S’il est vrai que Conrad « also wanted to connect the small world of the ship with that larger world carrying perplexities, fears, affections, rebellions, in a loneliness greater than that of the ship at sea » (Conrad 1897g, p.421), il devient tentant d’interpréter l’ouragan comme l’une de ces guerres qu’a dû livrer l’Angleterre, entre autres dans ses colonies, et pourquoi pas en Inde, puisque l’histoire se situe largement dans l’Océan Indien et commence à Bombay.

La tempête serait alors cette guerre coloniale dont le pays est sorti victorieux, plus resplendissant que jamais, comme le Narcissus lui-même qui, à l’opposé du Nan-Shan de ‘Typhoon’, n’arrive pas au port à l’état d’épave, mais rutilant : « Rapid and white she ran homewards in a straight path, under a blue sky and upon the plain of a blue sea » (Conrad 1897a, p.73). A l’évidence, même matérielle, « the hours of ineffective turmoil were forgotten » (Ibid.).

Mais justement : la tempête en elle-même n’a aucun impact sur la suite, pas plus que les guerres coloniales n’ont laissé de trace dans l’Angleterre de 1897. « By the time of Victoria’s Diamond Jubilee in 1897, the historian James Morris claims [in Pax Britannica], ‘the idea of Empire had reached a climax’, and the celebration of sixty years of Victoria’s reign was as much an international celebration of the idea of the New Imperialism as it was a tribute to the venerable queen. » (Thomas 1994, p.195).

Et de fait, la reine Victoria ayant été nommée Empress of India en 1876, il s’en faut de vingt ans au moins qu’un quelconque « turmoil » vienne troubler l’Empire Britannique de ce côté-là 174

Plus récents il est vrai seraient les troubles avec l’Irlande.

Or, le surnom d’un marin, Belfast, invite à regarder dans cette direction aussi, d’où sont venues plusieurs vagues de violence, notamment causées par les fenians, ces membres de la Fraternité républicaine irlandaise fondée en 1858.
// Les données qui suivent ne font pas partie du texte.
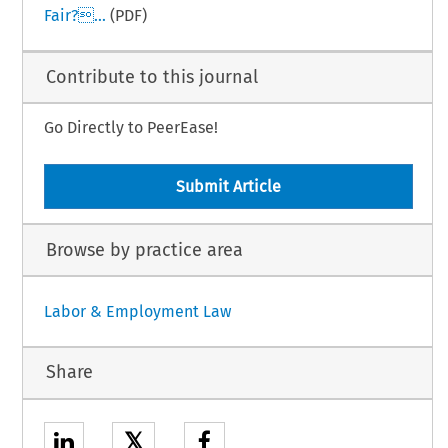
Fair?...
(PDF)
Contribute to this journal
Go Directly to PeerEase!
Submit Article
Browse by practice area
Labor & Employment Law
Share
𝕏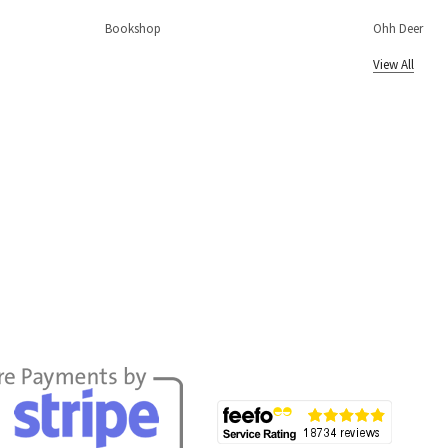
Bookshop
Ohh Deer
View All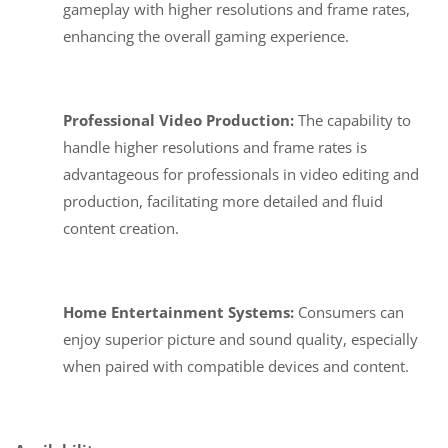
gameplay with higher resolutions and frame rates,
enhancing the overall gaming experience.
Professional Video Production:
The capability to
handle higher resolutions and frame rates is
advantageous for professionals in video editing and
production, facilitating more detailed and fluid
content creation.
Home Entertainment Systems:
Consumers can
enjoy superior picture and sound quality, especially
when paired with compatible devices and content.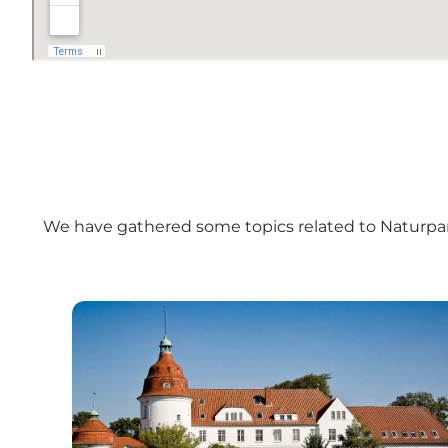
We have gathered some topics related to
Naturpa
The North Coast on Als – a cycle route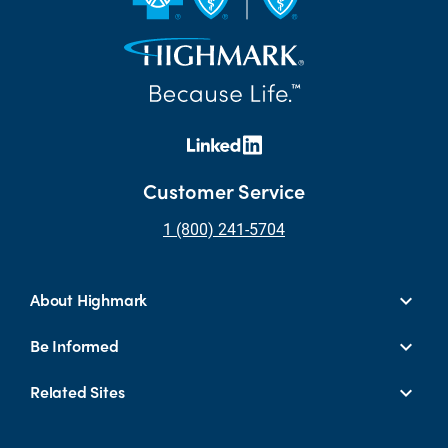
Customer Service
1 (800) 241-5704
About Highmark
Be Informed
Related Sites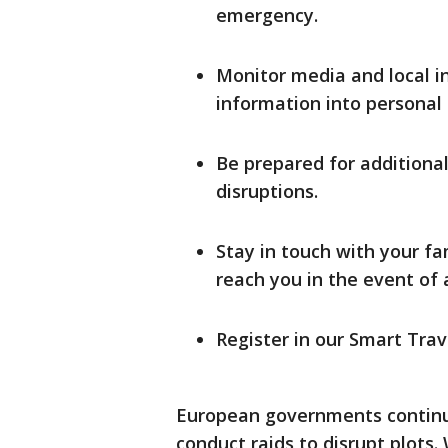
emergency.
Monitor media and local i
information into personal t
Be prepared for additiona
disruptions.
Stay in touch with your 
reach you in the event of
Register in our Smart Tra
European governments continue
conduct raids to disrupt plots. 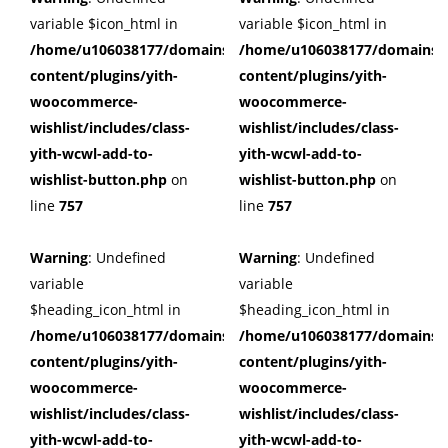
variable $icon_html in
variable $icon_html in
/home/u106038177/domains/cuffberts.com/public_html/wp
/home/u106038177/domains/c
content/plugins/yith-
content/plugins/yith-
woocommerce-
woocommerce-
wishlist/includes/class-
wishlist/includes/class-
yith-wcwl-add-to-
yith-wcwl-add-to-
wishlist-button.php
on
wishlist-button.php
on
line
757
line
757
Warning
: Undefined
Warning
: Undefined
variable
variable
$heading_icon_html in
$heading_icon_html in
/home/u106038177/domains/cuffberts.com/public_html/wp
/home/u106038177/domains/c
content/plugins/yith-
content/plugins/yith-
woocommerce-
woocommerce-
wishlist/includes/class-
wishlist/includes/class-
yith-wcwl-add-to-
yith-wcwl-add-to-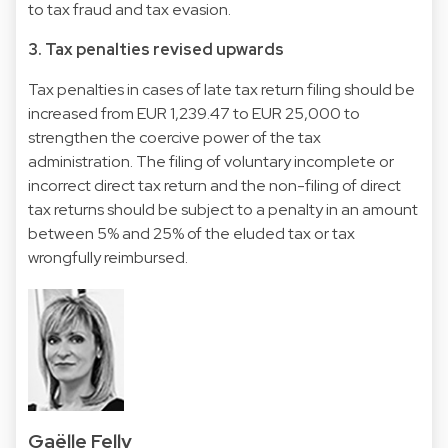
to tax fraud and tax evasion.
3. Tax penalties revised upwards
Tax penalties in cases of late tax return filing should be
increased from EUR 1,239.47 to EUR 25,000 to
strengthen the coercive power of the tax
administration. The filing of voluntary incomplete or
incorrect direct tax return and the non-filing of direct
tax returns should be subject to a penalty in an amount
between 5% and 25% of the eluded tax or tax
wrongfully reimbursed.
Gaëlle Felly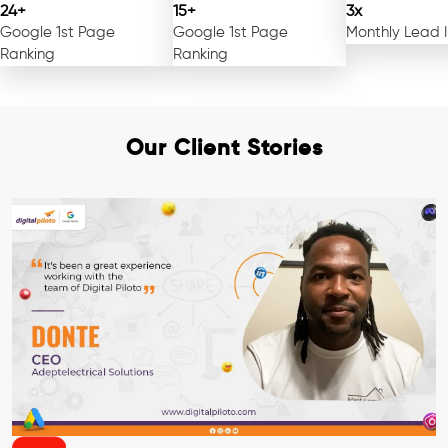
24+
15+
3x
Google 1st Page
Google 1st Page
Monthly Lead 
Ranking
Ranking
Our Client Stories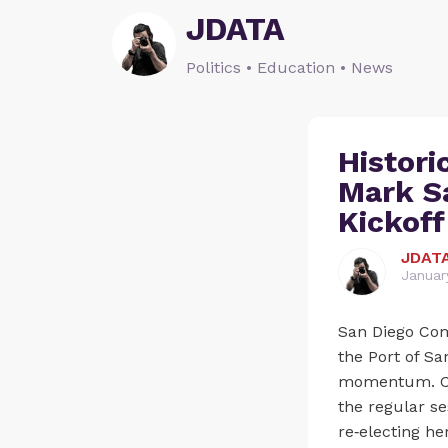
JDATA
Politics • Education • News
Histori
Mark S
Kickoff
JDAT
Januar
San Diego Com
the Port of Sa
momentum. Cha
the regular s
re‑electing he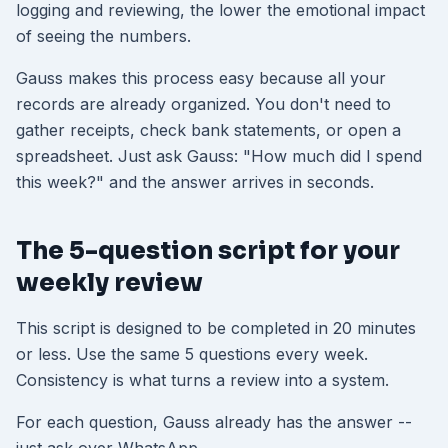
logging and reviewing, the lower the emotional impact
of seeing the numbers.
Gauss makes this process easy because all your
records are already organized. You don't need to
gather receipts, check bank statements, or open a
spreadsheet. Just ask Gauss: "How much did I spend
this week?" and the answer arrives in seconds.
The 5-question script for your
weekly review
This script is designed to be completed in 20 minutes
or less. Use the same 5 questions every week.
Consistency is what turns a review into a system.
For each question, Gauss already has the answer --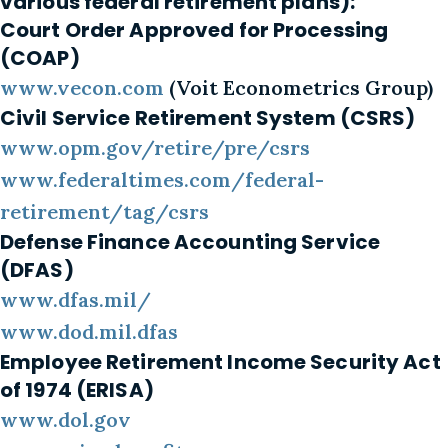
various federal retirement plans):
Court Order Approved for Processing
(COAP)
www.vecon.com
(Voit Econometrics Group)
Civil Service Retirement System (CSRS)
www.opm.gov/retire/pre/csrs
www.federaltimes.com/federal-
retirement/tag/csrs
Defense Finance Accounting Service
(DFAS)
www.dfas.mil/
www.dod.mil.dfas
Employee Retirement Income Security Act
of 1974 (ERISA)
www.dol.gov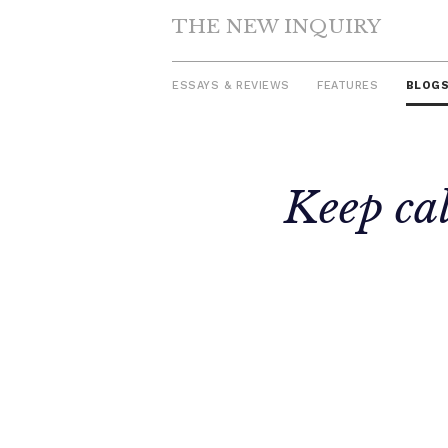
THE NEW INQUIRY
ESSAYS & REVIEWS
FEATURES
BLOG
Skip
Keep cal
to
content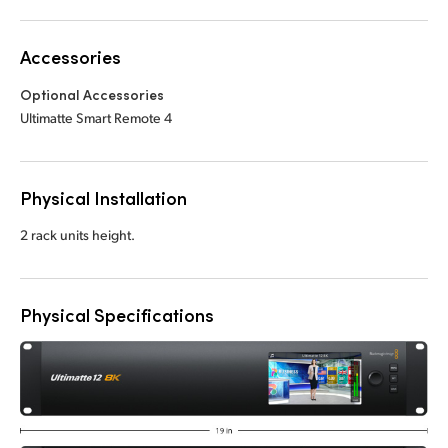
Accessories
Optional Accessories
Ultimatte Smart Remote 4
Physical Installation
2 rack units height.
Physical Specifications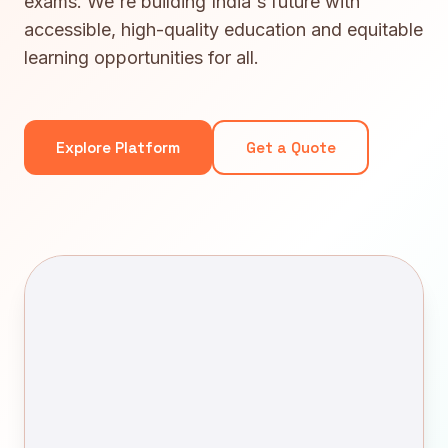
exams. We're building India's future with
accessible, high-quality education and equitable
learning opportunities for all.
Explore Platform
Get a Quote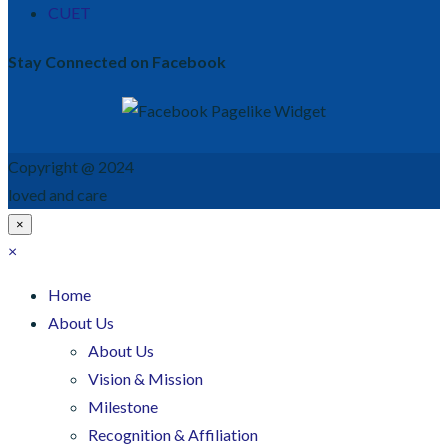
CUET
Stay Connected on Facebook
Copyright @ 2024
loved and care
×
×
Home
About Us
About Us
Vision & Mission
Milestone
Recognition & Affiliation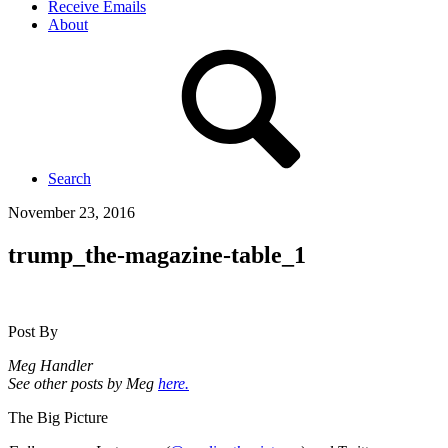
Receive Emails
About
Search
November 23, 2016
trump_the-magazine-table_1
Post By
Meg Handler
See other posts by Meg
here.
The Big Picture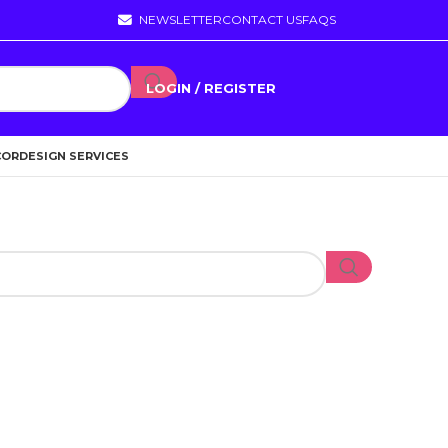
NEWSLETTER
CONTACT US
FAQS
LOGIN / REGISTER
COR
DESIGN SERVICES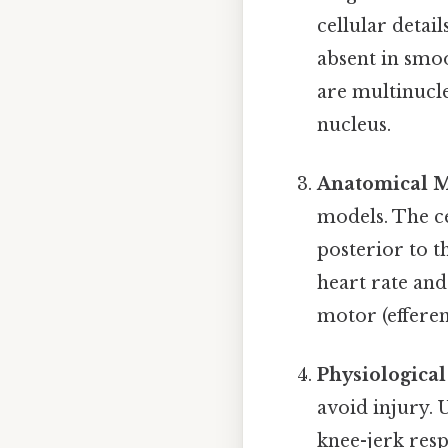
cellular detai
absent in smo
are multinucle
nucleus.
Anatomical M
models. The ce
posterior to t
heart rate and
motor (efferen
Physiologica
avoid injury. 
knee-jerk res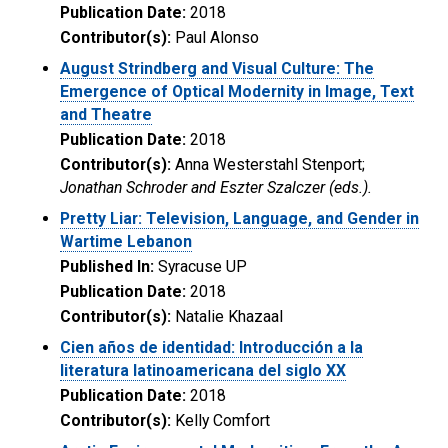
Publication Date:
2018
Contributor(s):
Paul Alonso
August Strindberg and Visual Culture: The
Emergence of Optical Modernity in Image, Text
and Theatre
Publication Date:
2018
Contributor(s):
Anna Westerstahl Stenport;
Jonathan Schroder and Eszter Szalczer (eds.).
Pretty Liar: Television, Language, and Gender in
Wartime Lebanon
Published In:
Syracuse UP
Publication Date:
2018
Contributor(s):
Natalie Khazaal
Cien años de identidad: Introducción a la
literatura latinoamericana del siglo XX
Publication Date:
2018
Contributor(s):
Kelly Comfort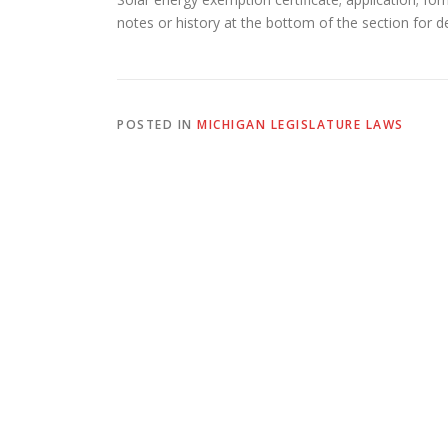
notes or history at the bottom of the section for de
POSTED IN
MICHIGAN LEGISLATURE LAWS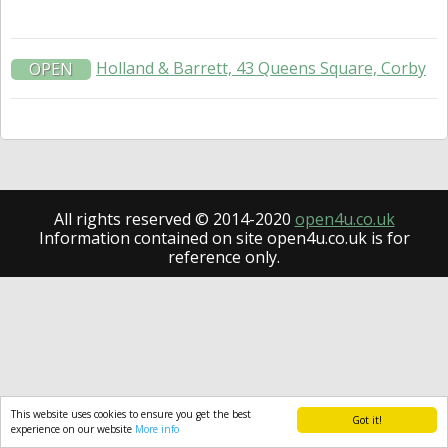
Holland & Barrett, 43 Queens Square, Corby
OPEN
All rights reserved © 2014-2020
open4u.co.uk
Information contained on site open4u.co.uk is for
reference only.
This website uses cookies to ensure you get the best
Got it!
experience on our website
More info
Mais les années 1890 marquent une trève dans ces affrontements, et ce « turmoil » aussi est provisoirement oublié.

Si bien que la tempête qu’essuie le Narcissus relève tout autant du trompe-l’œil que les couinements sporadiques d’un Donkin, ce qui conduit à ne pas retenir les éventuelles menaces extérieures comme plus décisives dans l’amorce du « mouvement social » que connaît le navire que ne seront les harangues improvisées de meneurs qui ne mènent à rien.

Notes
174.

Même les troubles à la frontière nord-ouest avec l’Afghanistan n’ont jamais conduit au conflit armé, et « en 1887 tout était enfin réglé pacifiquement » (Crokaert 1947, p.376).